### [WORK TO BE COMPLETED]
Whenever a line of the entries below holds the string "certainties", copy that line and return it.

╭─ TASK INPUT

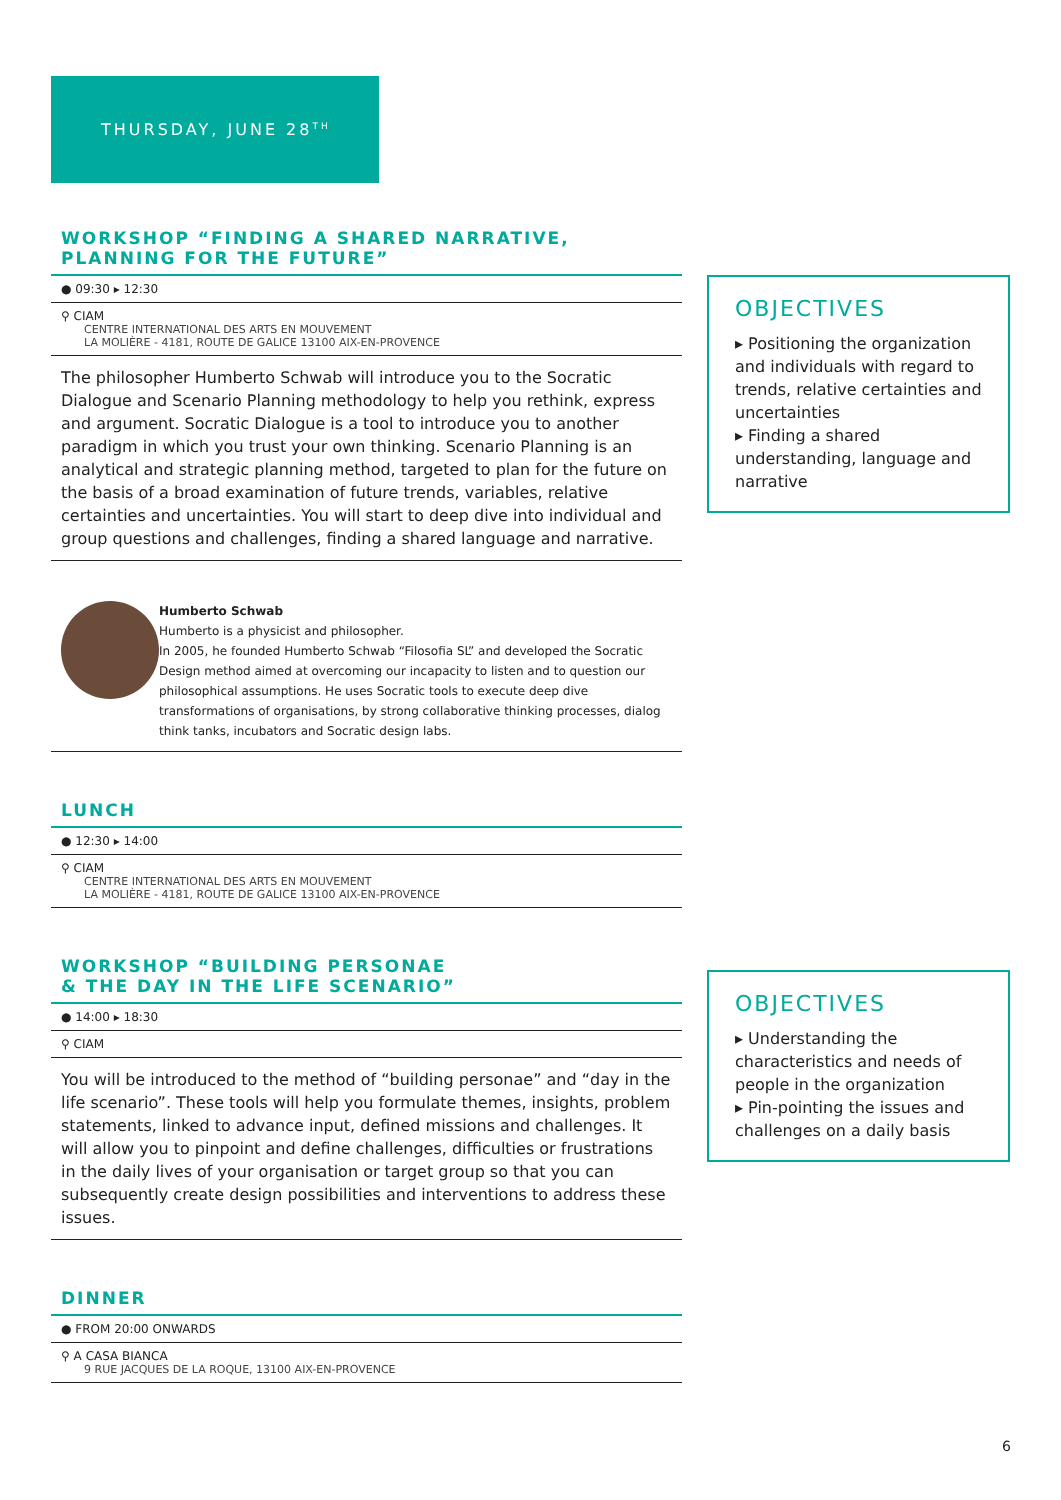THURSDAY, JUNE 28<sup>TH</sup>
WORKSHOP “FINDING A SHARED NARRATIVE,
PLANNING FOR THE FUTURE”
● 09:30 ▸ 12:30
⚲ CIAM
CENTRE INTERNATIONAL DES ARTS EN MOUVEMENT
LA MOLIÈRE - 4181, ROUTE DE GALICE 13100 AIX-EN-PROVENCE
The philosopher Humberto Schwab will introduce you to the Socratic Dialogue and Scenario Planning methodology to help you rethink, express and argument. Socratic Dialogue is a tool to introduce you to another paradigm in which you trust your own thinking. Scenario Planning is an analytical and strategic planning method, targeted to plan for the future on the basis of a broad examination of future trends, variables, relative certainties and uncertainties. You will start to deep dive into individual and group questions and challenges, finding a shared language and narrative.
Humberto Schwab
Humberto is a physicist and philosopher.
In 2005, he founded Humberto Schwab “Filosofia SL” and developed the Socratic Design method aimed at overcoming our incapacity to listen and to question our philosophical assumptions. He uses Socratic tools to execute deep dive transformations of organisations, by strong collaborative thinking processes, dialog think tanks, incubators and Socratic design labs.
LUNCH
● 12:30 ▸ 14:00
⚲ CIAM
CENTRE INTERNATIONAL DES ARTS EN MOUVEMENT
LA MOLIÈRE - 4181, ROUTE DE GALICE 13100 AIX-EN-PROVENCE
WORKSHOP “BUILDING PERSONAE
& THE DAY IN THE LIFE SCENARIO”
● 14:00 ▸ 18:30
⚲ CIAM
You will be introduced to the method of “building personae” and “day in the life scenario”. These tools will help you formulate themes, insights, problem statements, linked to advance input, defined missions and challenges. It will allow you to pinpoint and define challenges, difficulties or frustrations in the daily lives of your organisation or target group so that you can subsequently create design possibilities and interventions to address these issues.
DINNER
● FROM 20:00 ONWARDS
⚲ A CASA BIANCA
9 RUE JACQUES DE LA ROQUE, 13100 AIX-EN-PROVENCE
OBJECTIVES
▸ Positioning the organization and individuals with regard to trends, relative certainties and uncertainties
▸ Finding a shared understanding, language and narrative
OBJECTIVES
▸ Understanding the characteristics and needs of people in the organization
▸ Pin-pointing the issues and challenges on a daily basis
6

╰─

### [TASK RESULT]
The philosopher Humberto Schwab will introduce you to the Socratic Dialogue and Scenario Planning methodology to help you rethink, express and argument. Socratic Dialogue is a tool to introduce you to another paradigm in which you trust your own thinking. Scenario Planning is an analytical and strategic planning method, targeted to plan for the future on the basis of a broad examination of future trends, variables, relative certainties and uncertainties. You will start to deep dive into individual and group questions and challenges, finding a shared language and narrative.
▸ Positioning the organization and individuals with regard to trends, relative certainties and uncertainties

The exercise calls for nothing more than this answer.